Much of this "rubbish" is part of "non-communicable chemical knowledge" still transfused from teacher (or the chemical literature) to pupil similar to an old-fashioned apprenticeship. The chemical formula language is not complete: We don't really know how to express a large part of chemical experience about a substance by means of its molecular formula. And when we try to apply a better theory, e.g. Quantum Chemistry, 'the more accurate the calculations become, the more the concepts tend to vanish into thin air' (R.S. Mulliken, J.C.P. 43,S2(1965)). Consider the popular concepts "electron pair bond", "double bond", "lone pair", "aromaticity", "VSEPR", "Electronegativity", "soft and hard acids and bases" and
many others: They cannot be justified rigorously by Quantum Chemistry! Hence, a good chemical education strives to develop several layers of reasoning, i.e. of "educated hand waving" (sic!) which allows to come to fairly accurate predictions of structure, stability and reactivity of a molecule. But, there is no guarantee of not being dead wrong once in a while, especially in a field in which one has no direct practical experience (think about how long it took to prepare compounds of Xe and Kr (later than 1962) although it was obvious before 1940, e.g. to Linus Pauling, that they very likely exist). A competent chemist uses all the tools available to improve his predictions, including Quantum Chemistry and an exhaustive, non biased, search of the pertinent Chemical Universe.
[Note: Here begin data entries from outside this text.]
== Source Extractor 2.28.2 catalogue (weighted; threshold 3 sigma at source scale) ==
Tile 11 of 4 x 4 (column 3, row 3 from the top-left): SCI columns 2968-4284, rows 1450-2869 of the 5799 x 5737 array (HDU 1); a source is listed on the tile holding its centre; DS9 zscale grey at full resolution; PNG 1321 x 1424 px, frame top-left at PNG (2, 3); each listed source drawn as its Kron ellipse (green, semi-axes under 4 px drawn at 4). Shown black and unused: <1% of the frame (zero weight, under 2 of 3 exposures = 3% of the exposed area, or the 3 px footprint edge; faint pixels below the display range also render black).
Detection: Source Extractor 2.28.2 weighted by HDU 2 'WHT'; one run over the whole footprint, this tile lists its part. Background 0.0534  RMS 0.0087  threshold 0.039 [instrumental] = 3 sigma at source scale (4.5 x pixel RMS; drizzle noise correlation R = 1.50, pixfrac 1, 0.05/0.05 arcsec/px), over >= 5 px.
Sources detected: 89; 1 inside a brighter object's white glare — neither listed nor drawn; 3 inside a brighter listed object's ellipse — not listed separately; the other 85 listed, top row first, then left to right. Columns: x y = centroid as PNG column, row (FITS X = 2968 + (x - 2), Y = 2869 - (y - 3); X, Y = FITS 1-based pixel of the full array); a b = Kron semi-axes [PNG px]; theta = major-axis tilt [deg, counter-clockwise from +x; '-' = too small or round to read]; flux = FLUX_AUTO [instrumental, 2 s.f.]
Several decades ago, W.E. Dasent wrote the booklet "Nonexistent Compounds" (Marcel Dekker Inc., New York,, 1965), which treated the subject of compounds with well behaved formulas but low stability for the first time. He tried to systematize some of the causes why simple rules break down, e.g. reluctance to undergo catenation by most elements except carbon (and to a much lesser extent silicon), instability of multiple bonds with π-π overlap with second (and higher) row elements, "inert pair effect", instability of highest oxidation states, etc. Most of what he found was not unexpected by knowledgeable chemists. His "explanations" have long been in the inventory of "non communicable knowledge", i.e. he did not give the communicable theory for the apparent "misbehavior". Furthermore, much of Dasent's types of theorizing have now fallen into disuse, and even disrepute.
Since Chefog starts with all combinations of the given atoms to a chosen class of molecules, many more instabilities come forth. The question is, whether today's advanced theoretical tools might shed light on the more subtle causes of them.